Things have been hectic in Paradise. With the coming of new year, the hotel has been very busy and much time is spent looking after guests needs, and trying to make sure the hotel can live up to the reputation that we have developed. The first order of business was to repair all of the water damage done by the rains of November. We had the walls fill with water and over a couple of weeks, soak through the interior painted and create cracks in some ceilings. With the exception of one room, all are now repaired and life goes on. Restoring the building was not without its challenges, and the biggest one for me was trying to get the Vietnamese around me think about the result of the task at hand. Remember I have commented that most Vietnamese people only live in the moment? Well repainting the building was a stark reminder of how things go. I instructed the painters very clearly that fixtures and plates had to be removed and the mold killing paint be applied in order to kill the growth and smell that came along with it. I also stressed very clearly that a drop cloth was to be used when painting the staircase and a wet towel kept handy to clean up dribbles. This of course was ignored and I returned to the hotel later in the day to see paint splattered everywhere. I angrily got a wet towel only to discover that it had dried already and now the floor was in need of scraping. My receptionist who was the one to translate my instructions for them was now on her knees cleaning the mess. I went to change a couple of wall switches that needed repair, and found that the painters simply painted over the clear tape holding the switch plates to the wall, and sure enough… there was mold growing underneath. I became angry at the painters but was stunned when my receptionist told me that she had instructed them just to paint over when they asked about it. Whaa???? She has been with me for a year now and knows how
things work. For the life of me I have no idea why she would tell them that after she translated my instructions to remove everything and paint under. Anyway…. I climb the stairs t check on the rooms and am again stunned still to see them painting the hallway with paint running down the walls, pooling and dripping into the course stairs where it is difficult to wash. Aha!! Here is my chance to make an example! I jump to the wet mess with a wet towel and clean up the dribbles in front of their gazes. It needed a bit of rubbing because of the course surface, but it all came off. I handed them the wet towel and left them too it. They left for the day and I went to look at the job they had done. There was a rag left from where they were wiping the floor but it was not the wet one I gave them but instead a damp rag. The stairs are now covered by drops and smeared
areas of where they tried t wipe up a bit. Frustrated, I ask my receptionist ( the same one who is supposed to be telling these people what to do) to get a wet towel and clean it up before it dried. “No problem she says” Our cleaning girl will clean it. I stress that if it is not cleaned now, it never will. She does nor believe me.
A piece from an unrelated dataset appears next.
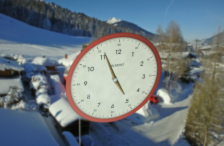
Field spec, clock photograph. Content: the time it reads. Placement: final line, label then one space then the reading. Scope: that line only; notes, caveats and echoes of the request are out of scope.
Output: 4:56
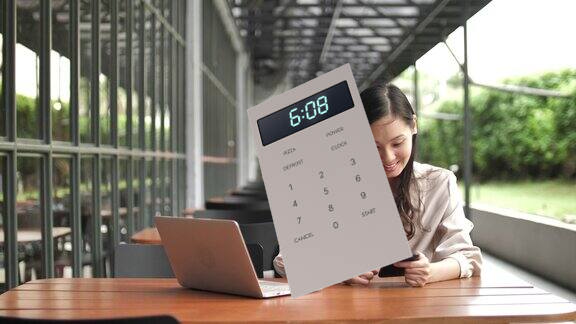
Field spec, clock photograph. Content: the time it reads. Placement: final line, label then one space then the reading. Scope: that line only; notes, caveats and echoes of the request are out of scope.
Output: 6:08
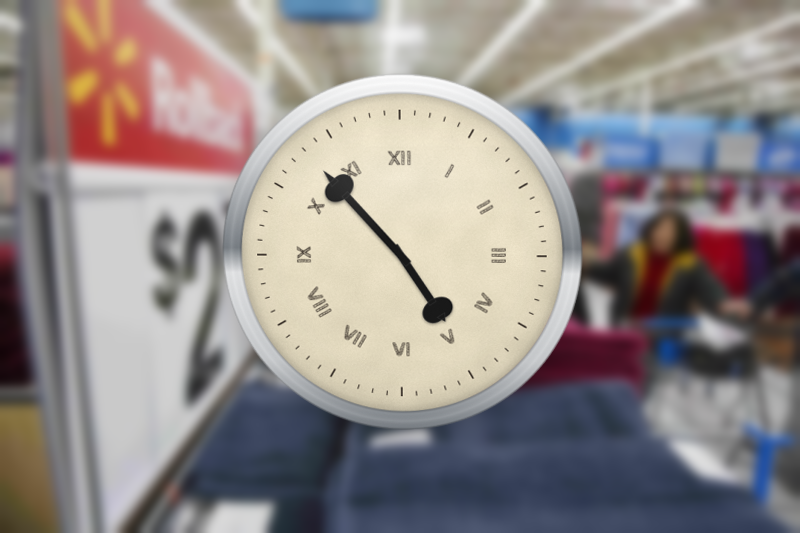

Sure enough, the cleaner goes home for the day and I discover that the mess could not be cleaned. I am beginning to get angry again and show everybody the mess. I try to clean it up but it is not possible as paint in Vietnam is not washable and to remove the mess means I remove the underlying paint. In their defense I hear pleads of that all painters paint that way in Vietnam. Even if I hired the best professionals…. It would be the same thing!! Accckkkk!! I am now resolved to see if these painters can grasp any simple concept of being able to understand not having to clean up their mess. The next day the painters are back working in the staircase and I interrupt them splattering paint all over
the place. U use a bed sheet and lay it on the stairs for the entire level. The stared at what I was doing with blank eyes and slack jaws. This has got to get through to them I think. I grab a roller and purposely make a mess. I look at them…… then look at the mess… and then lift the sheet to show that there was no mess underneath. The continued to look at me as if I was showing them brain surgery. I left them too it and was content that I had taught them something that would make their job much easier in the future. I walked up 3 flights of stairs to check on their progress and I found them painting the halls slopping paint all over with no bed sheet to be found. They had however, added to the mess by walking through the drops and moving it all around the building.
I give up… I am beginning to think there are only two mind sets here. One is the “in the present” mindset where no matter how much you try to educate a person that tomorrow exists and a person should plan for it, it cannot be grasped. And the few who can see tomorrow and become filthy rich. Seems there is no middle class to speak of here.
Oh dear, I need a break from this and it just so happens I need to go to Saigon to meet up with friends arriving at the airport.